What The San Francisco Police Wants You To Do With Your Smartphone Instead Of Recording Police Misconduct

San Francisco Police Chief Greg Suhr CREDIT: AP PHOTO/JEFF CHIU
San Francisco Police Chief Greg Suhr CREDIT: AP PHOTO/JEFF CHIU

San Francisco police want onlookers to turn their smartphone camera on suspected criminal activity — instead of police behavior.

The San Francisco Police Department (SFPD) is reportedly developing a crime-reporting app, Fight Crime SF, that will allow citizens to submit photos and video of suspected criminal activity. The app doesn’t have a release date but is expected to be released to the public early this year, according to SFD spokeswoman Officer Susan Merritt’s statements in a recent issue of the police union’s journal.

“In early 2016, we will be introducing a new app for the public,” Merritt wrote. “It will be called Fight Crime SF. Members of the community will be able to send police video and pictures of crimes in progress or suspicious activity using this app.”

Police misconduct, especially when caught on video, has become a focal point of public criticism across the country. That also has been the case in San Francisco which is in the midst of an ongoing police brutality investigation.

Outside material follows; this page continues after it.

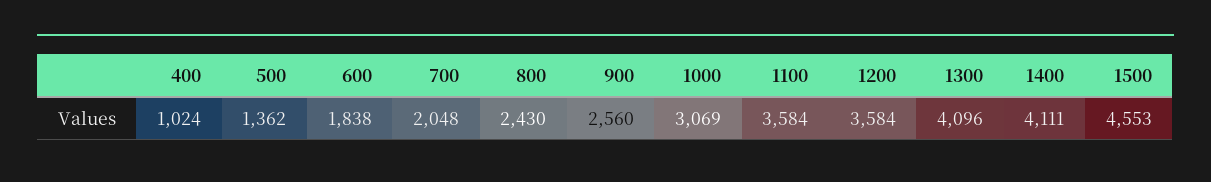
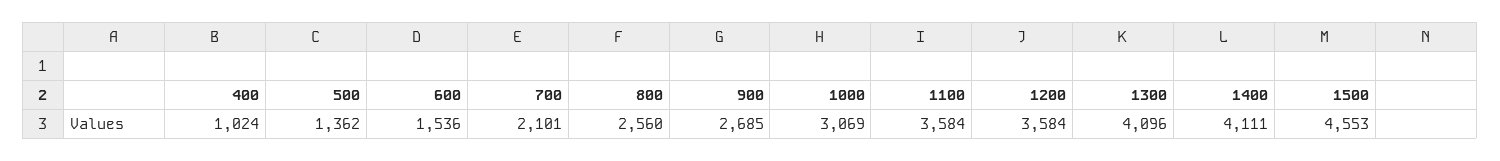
600: 1838 -> 1536
700: 2048 -> 2101
800: 2430 -> 2560
900: 2560 -> 2685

The app’s impending release follows the controversial police shooting death of Mario Woods that was caught on video by witnesses. Citizens and Black Lives Matter supporters called for the resignation of San Francisco Police Chief Greg Suhr for the excessive force demonstrated in Woods’ shooting last month. Bystander video footage of the December shooting depicts five police officers opening fire on Woods as the 26 year old tried to walk away.

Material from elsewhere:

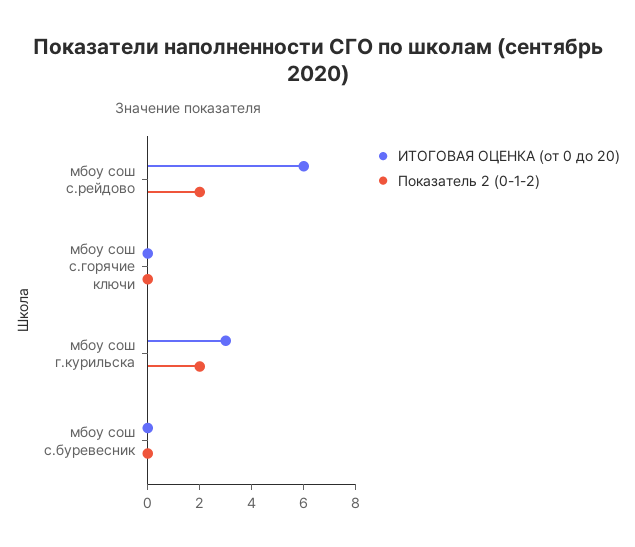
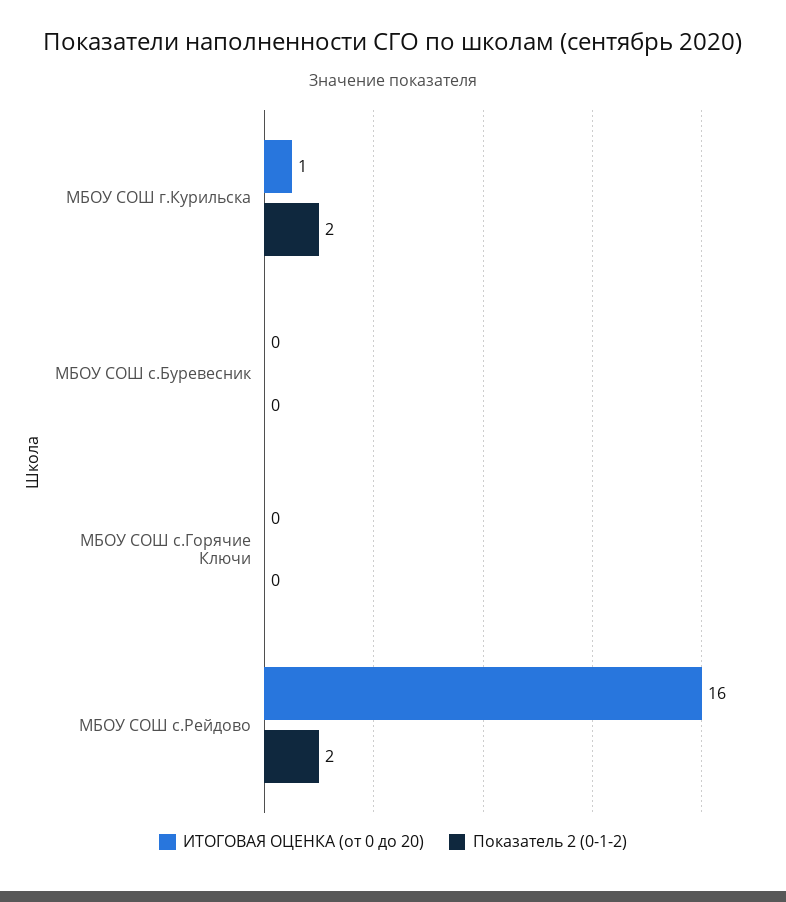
ИТОГОВАЯ ОЦЕНКА (от 0 до 20), мбоу сош с.рейдово: 6 -> 16
ИТОГОВАЯ ОЦЕНКА (от 0 до 20), мбоу сош г.курильска: 3 -> 1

SFPD’s app raises familiar concerns among advocates regarding privacy, surveillance, and harassment concerns. California’s Bay Area Rapid Transit authority previously released a similar app in 2014 called BART Watch, allowing public transit riders to report crime.

Law enforcement have increasingly incorporated online tools into their crime-fighting arsenals. But their reliance on social media and other technologies to spot crime also lead to suspicions of abuse against vulnerable populations.

A New York City campaign released by the Sergeants’ Benevolent Association encouraged police and their families to track and report homeless people suspected of nuisance or public indecency crimes such as panhandling or public urination.

On the civilian side, the Georgetown Business Improvement District created a messaging service for police, retailers, and citizens to discuss suspicious people — particularly shoplifters — in the affluent Washington, D.C. neighborhood. The service colloquially dubbed “Operation GroupMe” was suspended for racial profiling after it was reported that more than 70 percent of the messages were to report black people as suspicious.